▶ [Work to complete]
Skip the images and copy each record exactly as written.

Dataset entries

◇ ◇ ◇

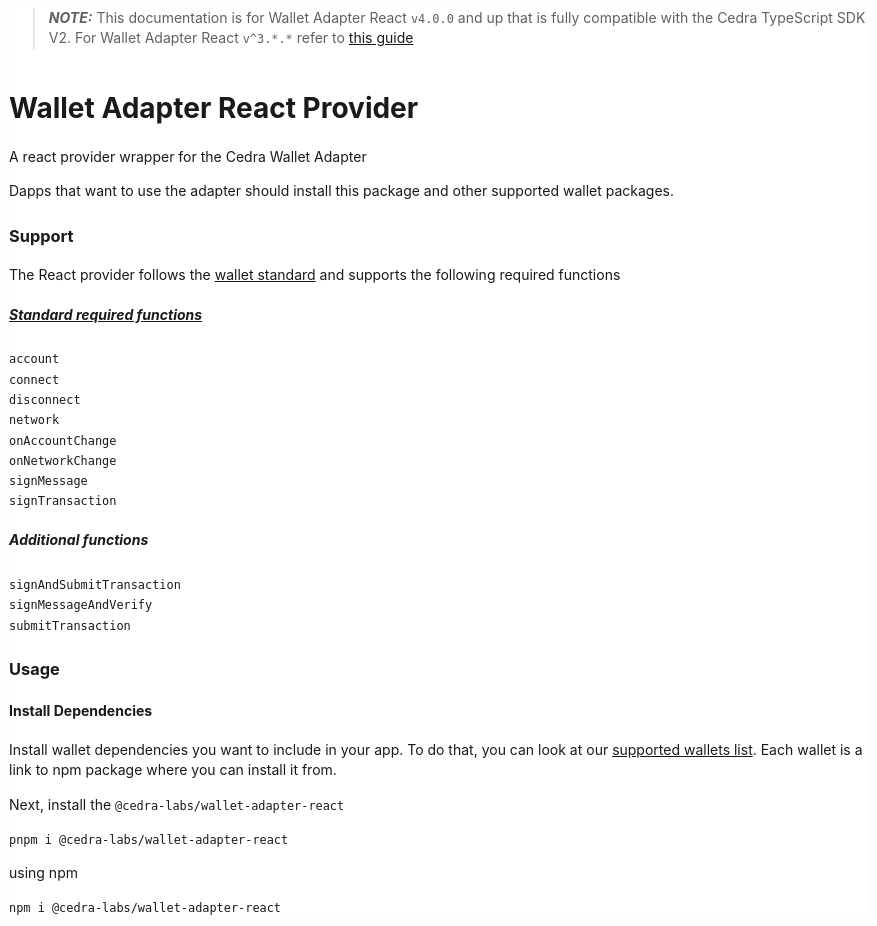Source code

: > **_NOTE:_** This documentation is for Wallet Adapter React `v4.0.0` and up that is fully compatible with the Cedra TypeScript SDK V2. For Wallet Adapter React `v^3.*.*` refer to [this guide](./READMEV2.md)

# Wallet Adapter React Provider

A react provider wrapper for the Cedra Wallet Adapter

Dapps that want to use the adapter should install this package and other supported wallet packages.

### Support

The React provider follows the [wallet standard](https://github.com/cedra-labs/wallet-standard/tree/main) and supports the following required functions

##### [Standard required functions](https://github.com/cedra-labs/wallet-standard/blob/main/src/detect.ts#L16)

```
account
connect
disconnect
network
onAccountChange
onNetworkChange
signMessage
signTransaction
```

##### Additional functions

```
signAndSubmitTransaction
signMessageAndVerify
submitTransaction
```

### Usage

#### Install Dependencies

Install wallet dependencies you want to include in your app.
To do that, you can look at our [supported wallets list](https://github.com/cedra-labs/cedra-wallet-adapter#supported-wallet-packages). Each wallet is a link to npm package where you can install it from.

Next, install the `@cedra-labs/wallet-adapter-react`

```cli
pnpm i @cedra-labs/wallet-adapter-react
```

using npm

```cli
npm i @cedra-labs/wallet-adapter-react
```
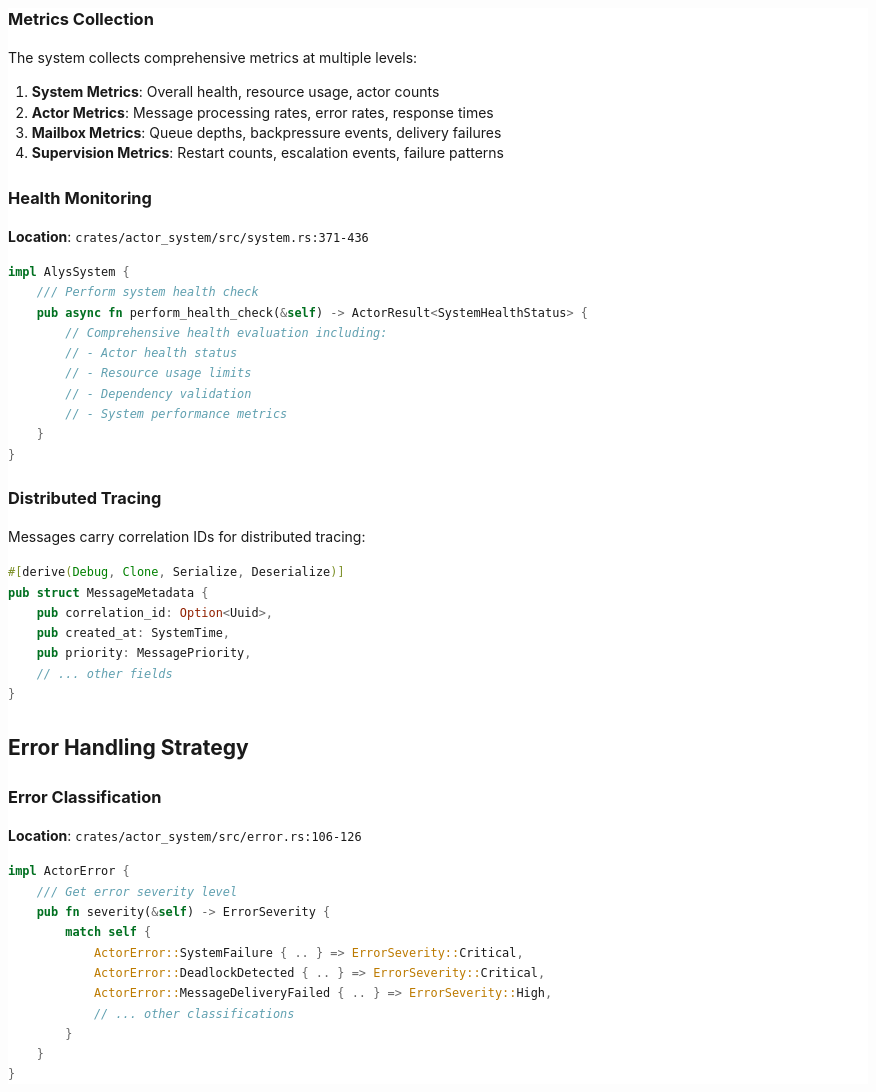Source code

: ### Metrics Collection

The system collects comprehensive metrics at multiple levels:

1. **System Metrics**: Overall health, resource usage, actor counts
2. **Actor Metrics**: Message processing rates, error rates, response times
3. **Mailbox Metrics**: Queue depths, backpressure events, delivery failures
4. **Supervision Metrics**: Restart counts, escalation events, failure patterns

### Health Monitoring

**Location**: `crates/actor_system/src/system.rs:371-436`

```rust
impl AlysSystem {
    /// Perform system health check
    pub async fn perform_health_check(&self) -> ActorResult<SystemHealthStatus> {
        // Comprehensive health evaluation including:
        // - Actor health status
        // - Resource usage limits
        // - Dependency validation
        // - System performance metrics
    }
}
```

### Distributed Tracing

Messages carry correlation IDs for distributed tracing:

```rust
#[derive(Debug, Clone, Serialize, Deserialize)]
pub struct MessageMetadata {
    pub correlation_id: Option<Uuid>,
    pub created_at: SystemTime,
    pub priority: MessagePriority,
    // ... other fields
}
```

## Error Handling Strategy

### Error Classification

**Location**: `crates/actor_system/src/error.rs:106-126`

```rust
impl ActorError {
    /// Get error severity level
    pub fn severity(&self) -> ErrorSeverity {
        match self {
            ActorError::SystemFailure { .. } => ErrorSeverity::Critical,
            ActorError::DeadlockDetected { .. } => ErrorSeverity::Critical,
            ActorError::MessageDeliveryFailed { .. } => ErrorSeverity::High,
            // ... other classifications
        }
    }
}
```
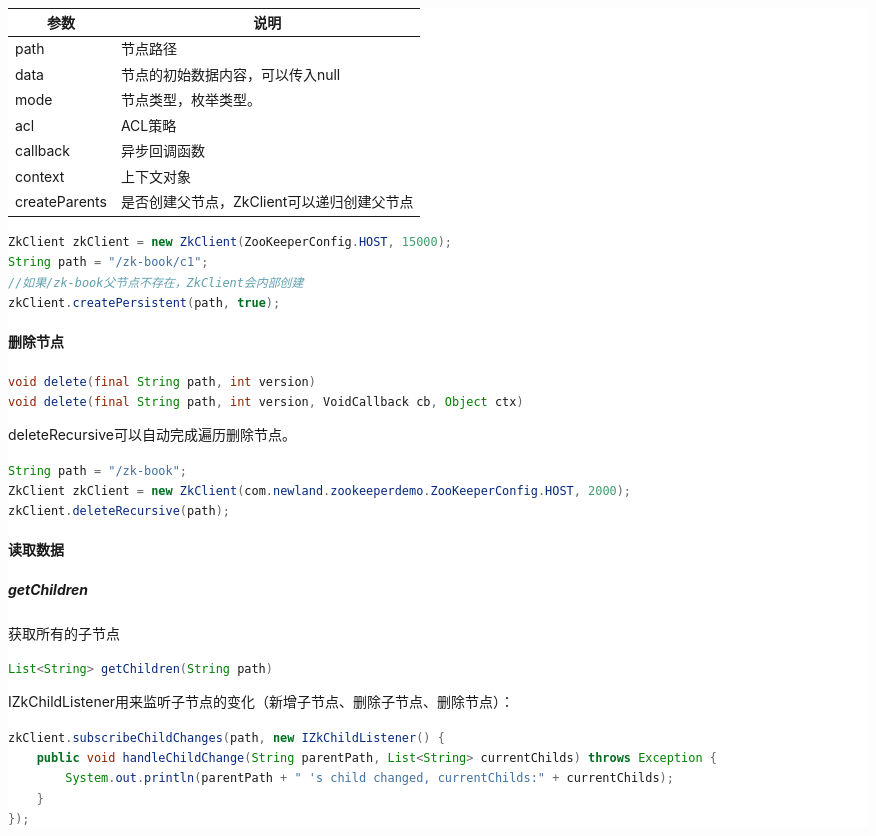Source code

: 

| 参数          | 说明                                       |
| ------------- | ------------------------------------------ |
| path          | 节点路径                                   |
| data          | 节点的初始数据内容，可以传入null           |
| mode          | 节点类型，枚举类型。                       |
| acl           | ACL策略                                    |
| callback      | 异步回调函数                               |
| context       | 上下文对象                                 |
| createParents | 是否创建父节点，ZkClient可以递归创建父节点 |

```java
ZkClient zkClient = new ZkClient(ZooKeeperConfig.HOST, 15000);
String path = "/zk-book/c1";
//如果/zk-book父节点不存在，ZkClient会内部创建
zkClient.createPersistent(path, true);
```

#### 删除节点

```java
void delete(final String path, int version)
void delete(final String path, int version, VoidCallback cb, Object ctx)
```



deleteRecursive可以自动完成遍历删除节点。

```java
String path = "/zk-book";
ZkClient zkClient = new ZkClient(com.newland.zookeeperdemo.ZooKeeperConfig.HOST, 2000);
zkClient.deleteRecursive(path);
```

#### 读取数据

##### getChildren

获取所有的子节点

```java
List<String> getChildren(String path)
```

IZkChildListener用来监听子节点的变化（新增子节点、删除子节点、删除节点）：

```java
zkClient.subscribeChildChanges(path, new IZkChildListener() {
    public void handleChildChange(String parentPath, List<String> currentChilds) throws Exception {
        System.out.println(parentPath + " 's child changed, currentChilds:" + currentChilds);
    }
});
```
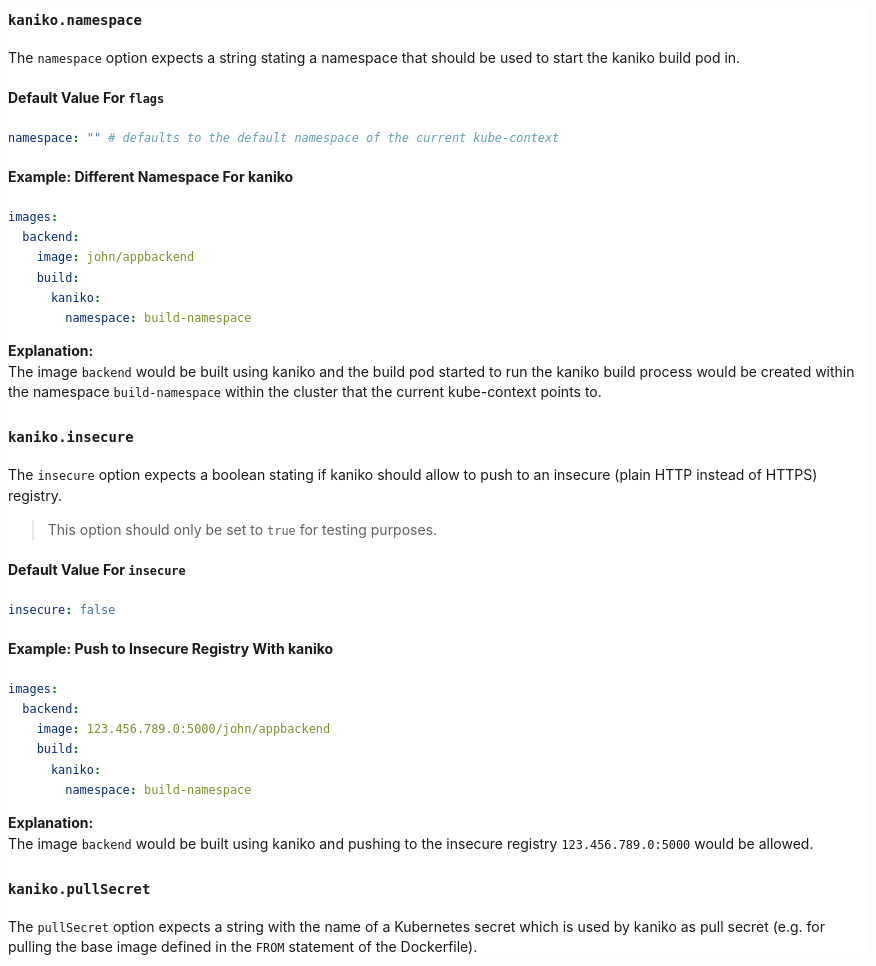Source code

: 
### `kaniko.namespace`
The `namespace` option expects a string stating a namespace that should be used to start the kaniko build pod in.

#### Default Value For `flags`
```yaml
namespace: "" # defaults to the default namespace of the current kube-context
```

#### Example: Different Namespace For kaniko
```yaml
images:
  backend:
    image: john/appbackend
    build:
      kaniko:
        namespace: build-namespace
```
**Explanation:**  
The image `backend` would be built using kaniko and the build pod started to run the kaniko build process would be created within the namespace `build-namespace` within the cluster that the current kube-context points to.


### `kaniko.insecure`
The `insecure` option expects a boolean stating if kaniko should allow to push to an insecure (plain HTTP instead of HTTPS) registry.

> This option should only be set to `true` for testing purposes.

#### Default Value For `insecure`
```yaml
insecure: false
```

#### Example: Push to Insecure Registry With kaniko
```yaml
images:
  backend:
    image: 123.456.789.0:5000/john/appbackend
    build:
      kaniko:
        namespace: build-namespace
```
**Explanation:**  
The image `backend` would be built using kaniko and pushing to the insecure registry `123.456.789.0:5000` would be allowed.


### `kaniko.pullSecret`
The `pullSecret` option expects a string with the name of a Kubernetes secret which is used by kaniko as pull secret (e.g. for pulling the base image defined in the `FROM` statement of the Dockerfile).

◇ ◇ ◇

▶ [Response to the exercise]
Source code

: > **_NOTE:_** This documentation is for Wallet Adapter React `v4.0.0` and up that is fully compatible with the Cedra TypeScript SDK V2. For Wallet Adapter React `v^3.*.*` refer to [this guide](./READMEV2.md)

# Wallet Adapter React Provider

A react provider wrapper for the Cedra Wallet Adapter

Dapps that want to use the adapter should install this package and other supported wallet packages.

### Support

The React provider follows the [wallet standard](https://github.com/cedra-labs/wallet-standard/tree/main) and supports the following required functions

##### [Standard required functions](https://github.com/cedra-labs/wallet-standard/blob/main/src/detect.ts#L16)

```
account
connect
disconnect
network
onAccountChange
onNetworkChange
signMessage
signTransaction
```

##### Additional functions

```
signAndSubmitTransaction
signMessageAndVerify
submitTransaction
```

### Usage

#### Install Dependencies

Install wallet dependencies you want to include in your app.
To do that, you can look at our [supported wallets list](https://github.com/cedra-labs/cedra-wallet-adapter#supported-wallet-packages). Each wallet is a link to npm package where you can install it from.

Next, install the `@cedra-labs/wallet-adapter-react`

```cli
pnpm i @cedra-labs/wallet-adapter-react
```

using npm

```cli
npm i @cedra-labs/wallet-adapter-react
```
Source code

: ### Metrics Collection

The system collects comprehensive metrics at multiple levels:

1. **System Metrics**: Overall health, resource usage, actor counts
2. **Actor Metrics**: Message processing rates, error rates, response times
3. **Mailbox Metrics**: Queue depths, backpressure events, delivery failures
4. **Supervision Metrics**: Restart counts, escalation events, failure patterns

### Health Monitoring

**Location**: `crates/actor_system/src/system.rs:371-436`

```rust
impl AlysSystem {
    /// Perform system health check
    pub async fn perform_health_check(&self) -> ActorResult<SystemHealthStatus> {
        // Comprehensive health evaluation including:
        // - Actor health status
        // - Resource usage limits
        // - Dependency validation
        // - System performance metrics
    }
}
```

### Distributed Tracing

Messages carry correlation IDs for distributed tracing:

```rust
#[derive(Debug, Clone, Serialize, Deserialize)]
pub struct MessageMetadata {
    pub correlation_id: Option<Uuid>,
    pub created_at: SystemTime,
    pub priority: MessagePriority,
    // ... other fields
}
```

## Error Handling Strategy

### Error Classification

**Location**: `crates/actor_system/src/error.rs:106-126`

```rust
impl ActorError {
    /// Get error severity level
    pub fn severity(&self) -> ErrorSeverity {
        match self {
            ActorError::SystemFailure { .. } => ErrorSeverity::Critical,
            ActorError::DeadlockDetected { .. } => ErrorSeverity::Critical,
            ActorError::MessageDeliveryFailed { .. } => ErrorSeverity::High,
            // ... other classifications
        }
    }
}
```
Source code

: 

| 参数          | 说明                                       |
| ------------- | ------------------------------------------ |
| path          | 节点路径                                   |
| data          | 节点的初始数据内容，可以传入null           |
| mode          | 节点类型，枚举类型。                       |
| acl           | ACL策略                                    |
| callback      | 异步回调函数                               |
| context       | 上下文对象                                 |
| createParents | 是否创建父节点，ZkClient可以递归创建父节点 |

```java
ZkClient zkClient = new ZkClient(ZooKeeperConfig.HOST, 15000);
String path = "/zk-book/c1";
//如果/zk-book父节点不存在，ZkClient会内部创建
zkClient.createPersistent(path, true);
```

#### 删除节点

```java
void delete(final String path, int version)
void delete(final String path, int version, VoidCallback cb, Object ctx)
```



deleteRecursive可以自动完成遍历删除节点。

```java
String path = "/zk-book";
ZkClient zkClient = new ZkClient(com.newland.zookeeperdemo.ZooKeeperConfig.HOST, 2000);
zkClient.deleteRecursive(path);
```

#### 读取数据

##### getChildren

获取所有的子节点

```java
List<String> getChildren(String path)
```

IZkChildListener用来监听子节点的变化（新增子节点、删除子节点、删除节点）：

```java
zkClient.subscribeChildChanges(path, new IZkChildListener() {
    public void handleChildChange(String parentPath, List<String> currentChilds) throws Exception {
        System.out.println(parentPath + " 's child changed, currentChilds:" + currentChilds);
    }
});
```
Source code

: 
### `kaniko.namespace`
The `namespace` option expects a string stating a namespace that should be used to start the kaniko build pod in.

#### Default Value For `flags`
```yaml
namespace: "" # defaults to the default namespace of the current kube-context
```

#### Example: Different Namespace For kaniko
```yaml
images:
  backend:
    image: john/appbackend
    build:
      kaniko:
        namespace: build-namespace
```
**Explanation:**  
The image `backend` would be built using kaniko and the build pod started to run the kaniko build process would be created within the namespace `build-namespace` within the cluster that the current kube-context points to.


### `kaniko.insecure`
The `insecure` option expects a boolean stating if kaniko should allow to push to an insecure (plain HTTP instead of HTTPS) registry.

> This option should only be set to `true` for testing purposes.

#### Default Value For `insecure`
```yaml
insecure: false
```

#### Example: Push to Insecure Registry With kaniko
```yaml
images:
  backend:
    image: 123.456.789.0:5000/john/appbackend
    build:
      kaniko:
        namespace: build-namespace
```
**Explanation:**  
The image `backend` would be built using kaniko and pushing to the insecure registry `123.456.789.0:5000` would be allowed.


### `kaniko.pullSecret`
The `pullSecret` option expects a string with the name of a Kubernetes secret which is used by kaniko as pull secret (e.g. for pulling the base image defined in the `FROM` statement of the Dockerfile).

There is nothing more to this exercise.